Indian researchers propose a new method to detect respiratory disorders, like asthma—by listening to the sounds made by the lungs. The method uses a novel 4-channel data acquisition system to acquire lung sound, and then make use of virtual tools like artificial neural network and support vector machine to classify it and identify any oddities.
Kolkata (ISJ) – Researchers from Indian Institute of Technology Kharagpur, Kharagpur (IITKGP) and Institute of Pulmocare and Research, Kolkata have proposed a new method to detect respiratory disorders, like asthma—by listening to the sounds made by lungs.
One of the first things a doctor does when you visit him for an ailment, is listening to your internal organs with a stethoscope. Auscultation or listening to internal organs, like heart, lungs and gastrointestinal system, can tell a doctor about the status of the organs. Any abnormal sounds made by these organs can provide helpful hints to a well-trained doctor, to correctly diagnose the problem. Conditions like asthma, which often leads to wheezing and coughing, can be detected early on from the sounds made by the lungs. Many of the conventional methods of detecting asthma from lung sounds depend on the presence of a wheeze.
In a first, the researchers of the new study have proposed a method to detect asthma in a patient using posterior lung sound signal, even in the absence of a wheeze.
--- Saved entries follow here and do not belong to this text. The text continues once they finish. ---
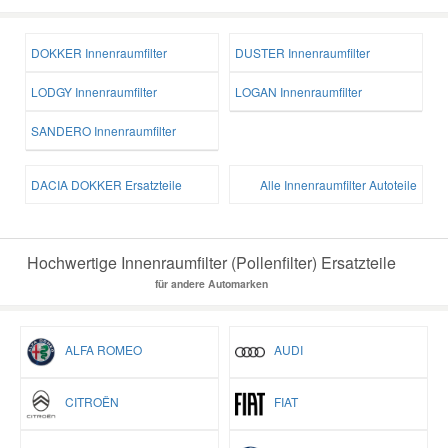
DOKKER Innenraumfilter
DUSTER Innenraumfilter
LODGY Innenraumfilter
LOGAN Innenraumfilter
SANDERO Innenraumfilter
DACIA DOKKER Ersatzteile
Alle Innenraumfilter Autoteile
Hochwertige Innenraumfilter (Pollenfilter) Ersatzteile
für andere Automarken
ALFA ROMEO
AUDI
CITROËN
FIAT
The method uses a novel 4-channel data acquisition system to acquire the lung sound. Once obtained, they then make use of virtual tools like, artificial neural network (ANN) and support vector machine (SVM) to classify the sounds and identify any oddities.
The researchers collected the lung sounds of 60 subjects; where 30 individuals were normal and 30 individuals suffered from asthma. As per the suggestions of a pulmonologist, the lung sounds were collected using a novel 4-channel data acquisition system, from four different regions over the posterior chest. The researchers then used ANN and SVM to develop a spectral subband based feature extraction scheme to classify the lung sounds. Each of the individual channels and four channels together were analysed for channel performance.
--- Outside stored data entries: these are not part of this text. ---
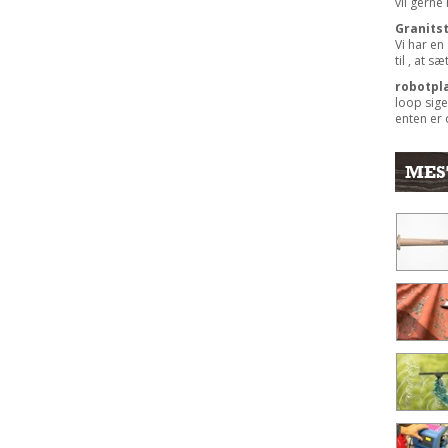
vil gerne
Granits
Vi har en
til , at s
robotpl
loop sige
enten er 
MES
The study reveals that a combined channel performance is superior to that of individual channel performance. It also provides insights into the contribution of lung sound collection areas and their combination in asthma detection.
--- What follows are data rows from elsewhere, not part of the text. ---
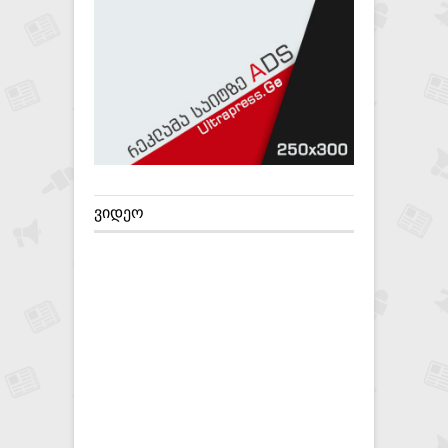
ᲕᲘᲓᲔᲝ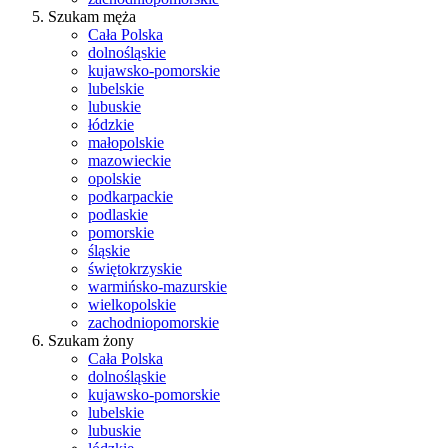
Szukam męża
Cała Polska
dolnośląskie
kujawsko-pomorskie
lubelskie
lubuskie
łódzkie
małopolskie
mazowieckie
opolskie
podkarpackie
podlaskie
pomorskie
śląskie
świętokrzyskie
warmińsko-mazurskie
wielkopolskie
zachodniopomorskie
Szukam żony
Cała Polska
dolnośląskie
kujawsko-pomorskie
lubelskie
lubuskie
If commercialized, the new method allows for a non-invasive and accurate measure of asthma, just by detecting sounds from the lungs. According to the researchers of the study, “the proposed multichannel asthma detection method where the presence of wheeze in lung sound is not a necessary requirement outperforms commonly used lung sound classification methods in this field and provides significant relative improvement”.